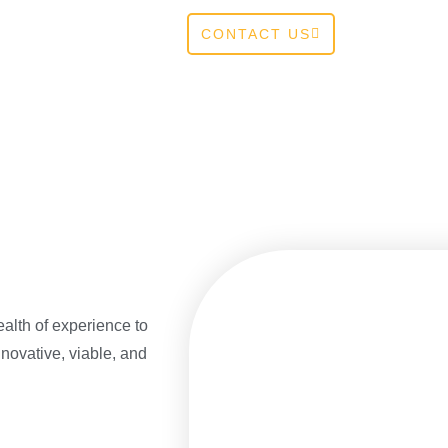
CONTACT US
alth of experience to
novative, viable, and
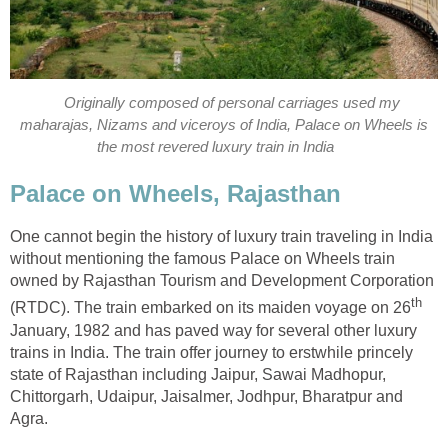
Originally composed of personal carriages used my
maharajas, Nizams and viceroys of India, Palace on Wheels is
the most revered luxury train in India
Palace on Wheels, Rajasthan
One cannot begin the history of luxury train traveling in India
without mentioning the famous Palace on Wheels train
owned by Rajasthan Tourism and Development Corporation
th
(RTDC). The train embarked on its maiden voyage on 26
January, 1982 and has paved way for several other luxury
trains in India. The train offer journey to erstwhile princely
state of Rajasthan including Jaipur, Sawai Madhopur,
Chittorgarh, Udaipur, Jaisalmer, Jodhpur, Bharatpur and
Agra.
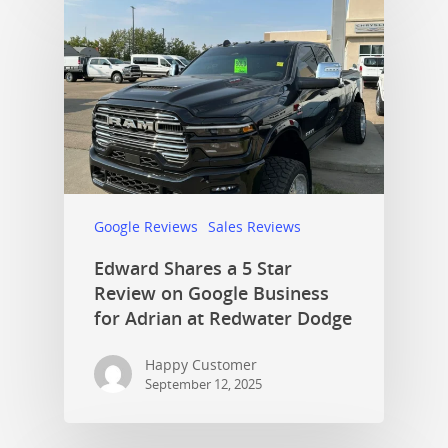
Google Reviews
Sales Reviews
Edward Shares a 5 Star
Review on Google Business
for Adrian at Redwater Dodge
Happy Customer
September 12, 2025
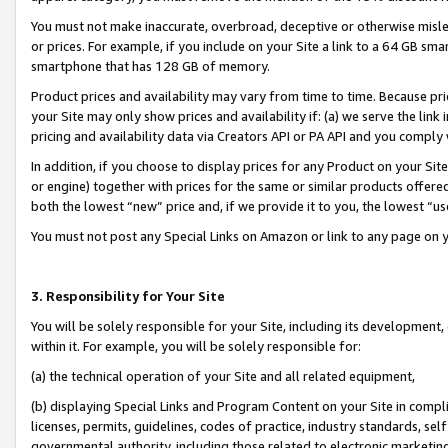
You must not make inaccurate, overbroad, deceptive or otherwise misle
or prices. For example, if you include on your Site a link to a 64 GB sm
smartphone that has 128 GB of memory.
Product prices and availability may vary from time to time. Because pri
your Site may only show prices and availability if: (a) we serve the link 
pricing and availability data via Creators API or PA API and you comply
In addition, if you choose to display prices for any Product on your Si
or engine) together with prices for the same or similar products offer
both the lowest “new” price and, if we provide it to you, the lowest “u
You must not post any Special Links on Amazon or link to any page on 
3. Responsibility for Your Site
You will be solely responsible for your Site, including its development
within it. For example, you will be solely responsible for:
(a) the technical operation of your Site and all related equipment,
(b) displaying Special Links and Program Content on your Site in compl
licenses, permits, guidelines, codes of practice, industry standards, se
governmental authority, including those related to electronic marketin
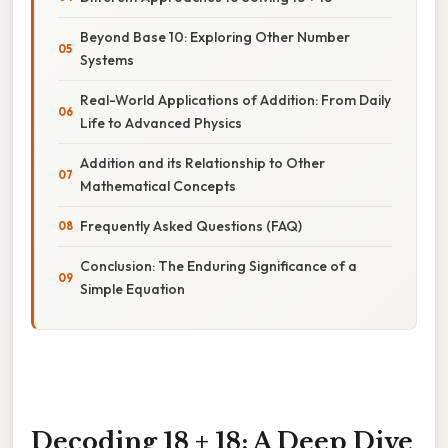
Beyond Base 10: Exploring Other Number
Systems
Real-World Applications of Addition: From Daily
Life to Advanced Physics
Addition and its Relationship to Other
Mathematical Concepts
Frequently Asked Questions (FAQ)
Conclusion: The Enduring Significance of a
Simple Equation
Decoding 18 + 18: A Deep Dive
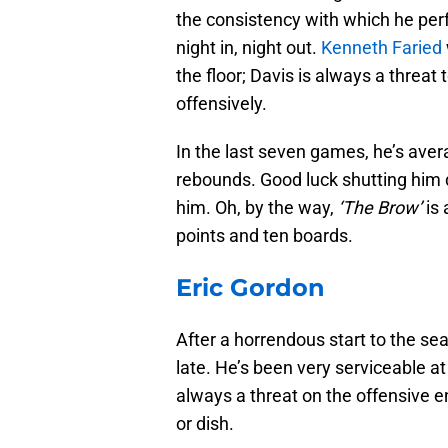
the consistency with which he perf
night in, night out.
Kenneth Faried
the floor; Davis is always a threa
offensively.
In the last seven games, he’s avera
rebounds. Good luck shutting him d
him. Oh, by the way,
‘The Brow’
is 
points and ten boards.
Eric Gordon
After a horrendous start to the se
late. He’s been very serviceable at
always a threat on the offensive end
or dish.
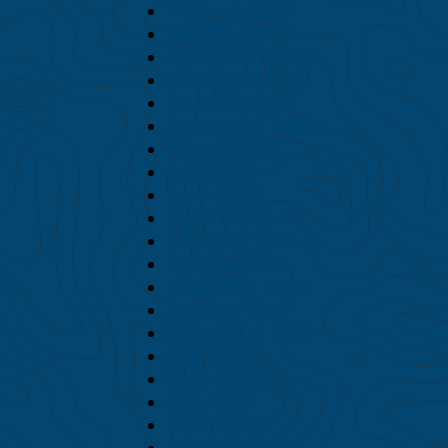
February 2024
January 2024
December 2023
November 2023
October 2023
September 2023
August 2023
July 2023
June 2023
March 2023
February 2023
January 2023
December 2022
October 2022
September 2022
July 2022
June 2022
May 2022
March 2022
February 2022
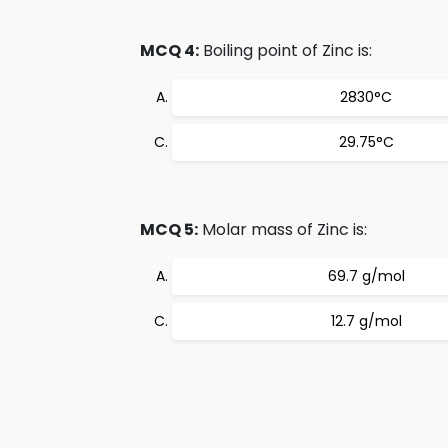
MCQ 4:
Boiling point of Zinc is:
2830°C
29.75°C
MCQ 5:
Molar mass of Zinc is:
69.7 g/mol
12.7 g/mol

##############################

• [Try it] Count every line of the material above that holds the string "including", then state only the total.

• [Solution to the exercise] 3